Question

Four particles carrying charges + 2q, − 2q, + 4q and − 4q (with q = 1.0 nC) are kept at the vertices of a square of side 6.0 cm. Determine the net electric field due to these charged particles at the centre of the square.

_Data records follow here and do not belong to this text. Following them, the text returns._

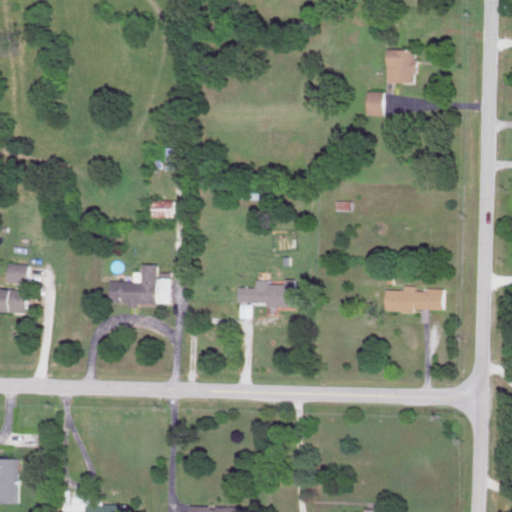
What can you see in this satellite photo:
building: (404, 64)
building: (378, 101)
building: (181, 156)
building: (253, 191)
building: (166, 206)
road: (486, 256)
building: (22, 270)
road: (499, 281)
building: (146, 286)
building: (273, 291)
building: (15, 297)
building: (418, 297)
road: (45, 335)
road: (242, 391)
road: (12, 413)
road: (175, 450)
road: (303, 452)
building: (10, 478)
building: (108, 507)
building: (223, 508)
building: (372, 509)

What is the electrostatic force on a particle carrying positive charge of 1.0 nC placed at the centre of the square?

Answer 1

please specify how the charges are placed on the vertices of the square.

Answer 2

Answer: The net electric field is $E =1.41\times10^{4}\ C/m^2$ and  force is the $F = 0.141\mu N$.

Explanation:

Given that,

Charge of first particle = +2 q

Charge of second particle = -2 q

Charge of third particle = +4 q

Charge of fourth particle = -4 q

Side of square = 6.0 m

We know that,

The electric field produced by the charge +2 q

$E_{1}= k\dfrac{2q}{(\dfrac{d}{2})^2}$

The electric field produced by the charge -2 q

$E_{2}= k\dfrac{-2q}{(\dfrac{d}{2})^2}$

The electric field produced by the charge +4 q

$E_{3}= k\dfrac{4q}{(\dfrac{d}{2})^2}$

The electric field produced by the charge -4 q

$E_{4}= k\dfrac{-4q}{(\dfrac{d}{2})^2}$

Now, the resultant electric field is between $q_{3}$ and $q_{1}$

$E_{5}= E_{3}-E_{1}$

$E _{5}= k\dfrac{4q}{(\dfrac{d}{2})^2}-k\dfrac{2q}{(\dfrac{d}{2})^2}$

$E_{5}= k\dfrac{2q}{(\dfrac{d}{2})^2}$

$E_{5}=1.0\times10^{-4}\ C/m^2$

The resultant electric field is between $q_{4}$ and $q_{2}$

$E _{6}= k\dfrac{-4q}{(\dfrac{d}{2})^2}-k\dfrac{-2q}{(\dfrac{d}{2})^2}$

$E_{6}= k\dfrac{-2q}{(\dfrac{d}{2})^2}$

$E_{6}=-1.0\times10^{-4} C/m^2$

The resultant electric field is

$E=\sqrt{E_{5}^2+E_{6}^2}$

$E = \sqrt{(1.0\times10^{-4})^2+(1.0\times10^{-4})^{2}}$

$E =1.41\times10^{4}\ C/m^2$

The electrostatic force is the product of the electric field and charge.

$F = qE$

$F = 1.0\times10^{-9}\times1.41\times10^{4}$

$F = 1.41\times10^{-5}N$

$F = 0.141\mu N$

Hence, The net electric field is $E =1.41\times10^{4}\ C/m^2$ and  force is the $F = 0.141\mu N$.